А я продолжил ему рассказывать о будущих своих действиях, как его командира:
— Как ты понимаешь, никто тут по одиночке не работает. У нас у всех есть начальство. На следующем сеансе связи, я о тебе сообщу в «Центр», и уже «Центр» примет решение, где и как тебе лучше работать. Но лично я буду рекомендовать ему сделать всё, чтобы ты остался в Берлине и помогал мне и ещё одному товарищу. На фронте тебе делать нечего, а вот здесь, в глубоком тылу ты сможешь серьёзно помочь в нашем деле разгрома фашизма. Согласен?

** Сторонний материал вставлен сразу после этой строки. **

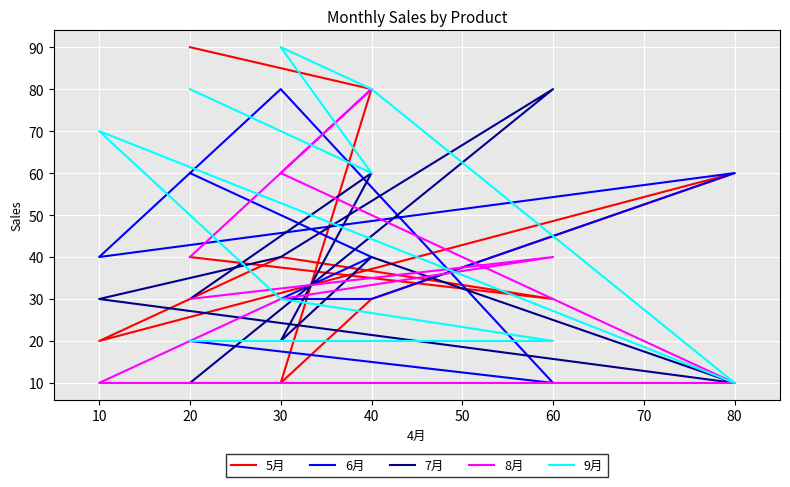

What is the difference between the 9月 values at 30 and 80?

60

— Конечно! Я не хочу на фронт — не хочу стрелять в своих. Спасибо большое, Забабаха! — начал было он.
Но я его прервал и напомнил:
— Никаких Забабах! Я матрос Ганс Дельфиг. Приятно познакомиться. Запомнил? Тогда слушай о шагах, которые тебе предстоит сделать. Едешь к себе домой, отдыхаешь там. Никого не вербуешь. Потом возвращаешься в госпиталь и лечишься. Там тоже никого не вербуешь и ждёшь. Не волнуйся, с тобой обязательно свяжутся. Сейчас же дай мне адреса твоего дома и адрес больницы, после чего мы расстанемся.
Фриц сразу же продиктовал мне всю запрашиваемую информацию, а потом спросил:
— А что будет, если так случится, что со мной никто не выйдет на связь?
— Если так произойдёт, значит, произошло то, над чем я сейчас работаю.
— А над чем, если это не секрет?
— Да какой там секрет, — отмахнулся я и, улыбнувшись, произнёс: — Понимаешь ли, дорогой ты мой камрад, дело в том, что в самое ближайшее время, я собираюсь закончить войну, которую уже можно смело называть Второй Мировой войной.